Task instructions. Return each line of the listing in which the word "Keep" appears.

Input.
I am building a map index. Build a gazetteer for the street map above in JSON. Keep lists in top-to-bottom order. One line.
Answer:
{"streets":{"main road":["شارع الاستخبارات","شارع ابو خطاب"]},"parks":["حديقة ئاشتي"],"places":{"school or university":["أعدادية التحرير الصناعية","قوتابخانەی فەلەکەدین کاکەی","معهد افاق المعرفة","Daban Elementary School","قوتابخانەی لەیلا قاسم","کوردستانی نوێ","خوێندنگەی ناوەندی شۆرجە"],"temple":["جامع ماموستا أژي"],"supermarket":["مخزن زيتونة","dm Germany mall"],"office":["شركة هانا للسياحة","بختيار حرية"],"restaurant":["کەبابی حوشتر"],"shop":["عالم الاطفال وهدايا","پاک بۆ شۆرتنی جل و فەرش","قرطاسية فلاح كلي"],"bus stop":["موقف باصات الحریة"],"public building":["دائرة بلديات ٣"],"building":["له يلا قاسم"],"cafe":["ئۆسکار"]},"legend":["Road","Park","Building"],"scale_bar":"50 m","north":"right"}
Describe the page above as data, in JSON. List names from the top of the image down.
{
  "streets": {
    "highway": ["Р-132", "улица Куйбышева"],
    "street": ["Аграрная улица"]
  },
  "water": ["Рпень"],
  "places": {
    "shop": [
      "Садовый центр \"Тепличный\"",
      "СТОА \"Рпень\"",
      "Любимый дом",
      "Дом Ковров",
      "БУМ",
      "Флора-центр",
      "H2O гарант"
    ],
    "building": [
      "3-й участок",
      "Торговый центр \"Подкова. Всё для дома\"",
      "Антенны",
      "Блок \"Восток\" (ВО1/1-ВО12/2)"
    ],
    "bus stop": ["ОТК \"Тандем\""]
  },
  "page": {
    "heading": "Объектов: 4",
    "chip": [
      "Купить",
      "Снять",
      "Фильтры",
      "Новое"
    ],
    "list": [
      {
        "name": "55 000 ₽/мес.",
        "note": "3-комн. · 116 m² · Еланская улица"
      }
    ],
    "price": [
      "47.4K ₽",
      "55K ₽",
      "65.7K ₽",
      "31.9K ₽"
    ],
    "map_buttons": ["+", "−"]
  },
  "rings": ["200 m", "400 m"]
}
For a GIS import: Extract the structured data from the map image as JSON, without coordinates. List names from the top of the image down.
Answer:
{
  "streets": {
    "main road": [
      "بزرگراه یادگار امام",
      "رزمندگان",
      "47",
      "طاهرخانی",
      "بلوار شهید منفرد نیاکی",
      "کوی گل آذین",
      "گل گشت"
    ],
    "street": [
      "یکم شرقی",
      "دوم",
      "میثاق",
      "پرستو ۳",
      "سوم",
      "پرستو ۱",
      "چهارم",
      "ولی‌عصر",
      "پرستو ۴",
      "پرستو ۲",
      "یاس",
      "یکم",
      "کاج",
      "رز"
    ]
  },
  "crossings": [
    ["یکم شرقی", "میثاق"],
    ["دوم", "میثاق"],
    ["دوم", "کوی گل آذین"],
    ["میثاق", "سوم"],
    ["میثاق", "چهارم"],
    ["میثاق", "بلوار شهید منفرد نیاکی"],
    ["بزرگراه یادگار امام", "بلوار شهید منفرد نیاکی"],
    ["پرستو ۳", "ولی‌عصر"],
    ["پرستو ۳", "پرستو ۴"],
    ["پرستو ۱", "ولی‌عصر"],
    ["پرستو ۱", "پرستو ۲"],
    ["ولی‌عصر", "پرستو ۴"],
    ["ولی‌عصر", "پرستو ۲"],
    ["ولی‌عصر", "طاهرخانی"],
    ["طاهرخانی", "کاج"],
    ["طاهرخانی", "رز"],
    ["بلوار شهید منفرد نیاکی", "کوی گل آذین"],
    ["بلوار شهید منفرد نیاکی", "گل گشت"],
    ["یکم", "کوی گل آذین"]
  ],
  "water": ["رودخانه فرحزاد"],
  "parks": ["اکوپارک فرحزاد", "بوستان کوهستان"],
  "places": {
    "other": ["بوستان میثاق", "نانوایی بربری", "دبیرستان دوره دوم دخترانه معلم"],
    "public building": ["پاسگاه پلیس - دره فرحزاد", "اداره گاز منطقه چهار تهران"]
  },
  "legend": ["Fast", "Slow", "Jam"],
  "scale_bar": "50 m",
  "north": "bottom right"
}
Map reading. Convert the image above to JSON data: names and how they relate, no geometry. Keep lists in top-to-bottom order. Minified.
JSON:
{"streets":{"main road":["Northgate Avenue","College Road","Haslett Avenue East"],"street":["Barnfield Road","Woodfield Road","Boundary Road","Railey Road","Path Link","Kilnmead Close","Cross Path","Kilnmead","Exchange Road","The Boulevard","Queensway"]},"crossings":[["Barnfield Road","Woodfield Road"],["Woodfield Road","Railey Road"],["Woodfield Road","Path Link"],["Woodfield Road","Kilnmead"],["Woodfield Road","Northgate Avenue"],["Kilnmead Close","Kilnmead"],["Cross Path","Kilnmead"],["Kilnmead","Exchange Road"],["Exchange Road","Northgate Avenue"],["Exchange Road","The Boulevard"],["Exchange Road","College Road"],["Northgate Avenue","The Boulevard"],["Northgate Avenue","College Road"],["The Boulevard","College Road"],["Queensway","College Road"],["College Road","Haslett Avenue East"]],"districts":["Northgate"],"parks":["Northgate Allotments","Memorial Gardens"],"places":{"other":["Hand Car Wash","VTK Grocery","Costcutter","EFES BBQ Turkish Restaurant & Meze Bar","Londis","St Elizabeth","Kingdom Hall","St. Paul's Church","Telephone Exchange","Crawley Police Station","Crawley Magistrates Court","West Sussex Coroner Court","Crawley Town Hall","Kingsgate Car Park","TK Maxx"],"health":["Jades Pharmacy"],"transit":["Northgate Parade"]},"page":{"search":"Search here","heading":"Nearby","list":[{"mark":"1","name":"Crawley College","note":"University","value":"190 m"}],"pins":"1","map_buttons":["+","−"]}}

Final answer.
I am building a map index. Build a gazetteer for the street map above in JSON. Keep lists in top-to-bottom order. One line.
Map reading. Convert the image above to JSON data: names and how they relate, no geometry. Keep lists in top-to-bottom order. Minified.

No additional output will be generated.